About the National Archives

Welcome Remarks for Vesper Flights with the Concord Museum

Good evening.  I am David Ferriero, the Archivist of the United States, and it is my pleasure to welcome you to this forum with Helen Macdonald as she discusses her new collection of essays, Vesper Flights.

Helen Macdonald’s bestselling debut, H is for Hawk, brought the astonishing story of her relationship with her goshawk, Mabel, to global critical acclaim establishing her as one of this century’s most important and insightful nature writers.  In her review in the New York Times, Vicki Constantine Cooke observed: “Writing a great bird book … calls for poetry and science, conjuring and evidence. In H Is for Hawk, winner of the Samuel Johnson Prize and the Costa Book Award, Helen Macdonald renders an indelible impression of a raptor’s fierce essence — and her own — with words that mimic feathers, so impossibly pretty we don’t notice their astonishing engineering.”

While the backbone of H is for Hawk is memoir, the book also features a shadow biography of T. H White, an author best known for his of Arthurian novel, The Once and Future King, who also wrote a book on goshawks which Helen Macdonald read as a child.  I note that here because Ms. Macdonald conducted much of her research at the Ransom Center at the University of Texas, the repository of the T.H. White’s archival materials, a potent reminder of the power of historical records to illuminate the present.

In Vesper Flights, Helen Macdonald brings together a collection of her best loved essays on topics ranging from nostalgia for a vanishing countryside -- to the tribulations of farming ostriches -- to her own private vespers while trying to fall asleep. Meditating on notions of captivity and freedom, immigration and flight, Helen Macdonald invites us into her most intimate experiences: observing massive migrations of songbirds from the top of the Empire State Building, watching tens of thousands of cranes in Hungary, seeking the last golden orioles in Suffolk’s poplar forests.

It is a pleasure to welcome tonight’s moderator back to the National Archives. Tom Putnam is the former director of the Kennedy Library and served as the Acting Director of the Office of Presidential Libraries before becoming director of the Concord Museum, home to a number of iconic artifacts from our nation’s history, including, for example, the world’s largest collection of objects related to Henry David Thoreau, one of the 19th century’s most important and insightful nature writers.

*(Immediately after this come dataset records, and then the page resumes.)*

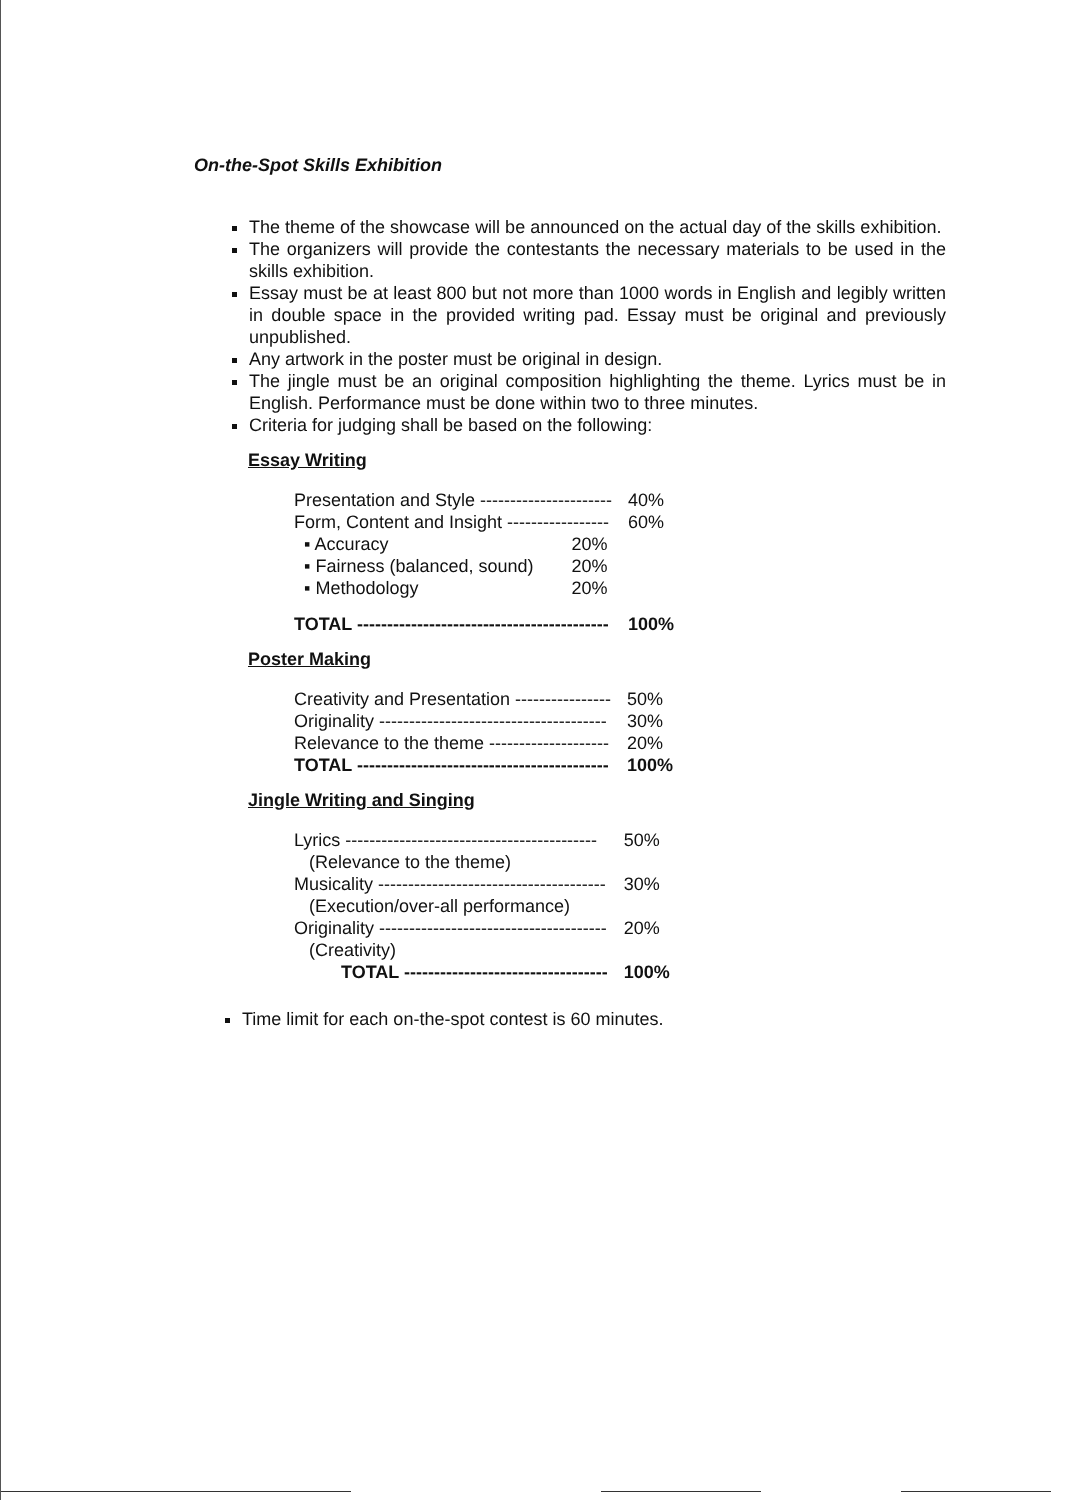On-the-Spot Skills Exhibition
The theme of the showcase will be announced on the actual day of the skills exhibition.
The organizers will provide the contestants the necessary materials to be used in the skills exhibition.
Essay must be at least 800 but not more than 1000 words in English and legibly written in double space in the provided writing pad. Essay must be original and previously unpublished.
Any artwork in the poster must be original in design.
The jingle must be an original composition highlighting the theme. Lyrics must be in English. Performance must be done within two to three minutes.
Criteria for judging shall be based on the following:
Essay Writing
| Presentation and Style ---------------------- | | 40% |
| Form, Content and Insight ----------------- | | 60% |
| ▪ Accuracy | 20% | |
| ▪ Fairness (balanced, sound) | 20% | |
| ▪ Methodology | 20% | |
| TOTAL ------------------------------------------ | | 100% |
Poster Making
| Creativity and Presentation ---------------- | 50% |
| Originality -------------------------------------- | 30% |
| Relevance to the theme -------------------- | 20% |
| TOTAL ------------------------------------------ | 100% |
Jingle Writing and Singing
| Lyrics ------------------------------------------ (Relevance to the theme) | 50% |
| Musicality -------------------------------------- (Execution/over-all performance) | 30% |
| Originality -------------------------------------- (Creativity) | 20% |
| TOTAL ---------------------------------- | 100% |
Time limit for each on-the-spot contest is 60 minutes.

At the conclusion of tonight’s conversation with Helen Macdonald, the Concord Museum will officially launch a new website that is part of a $3 million gallery redesign effort that received major grant funding from the National Endowment for the Humanities. This new interactive and multimedia microsite uses artifacts and manuscripts to bring Thoreau’s world to life for a national and international audience.  

Lastly, we are pleased that this evening’s forum falls between two virtual film screenings featuring classic documentaries from the motion picture holdings of the National Archives in partnership with the 2022 Environmental Film Festival in the Nation’s Capital.  This past weekend we aired Pare Lorentz’s 1937 classic The River about the exploitation and misuse of the Mississippi River. This Sunday afternoon, please join us for a screening of The City which was produced for the 1939 New York World’s Fair as a call to rebuild America’s cities in the form of planned communities. 

I thank all of you who are watching this evening for joining us at this special hour since Helen Macdonald is coming to us live from her home in England. Let me conclude by stating what a great fan I am of Helen Macdonald’s writing and have enjoyed reading these new essays about observation, time, memory, love and loss and how we make sense of the world around us. It is a pleasure, now, to introduce Tom Putnam and Helen Macdonald.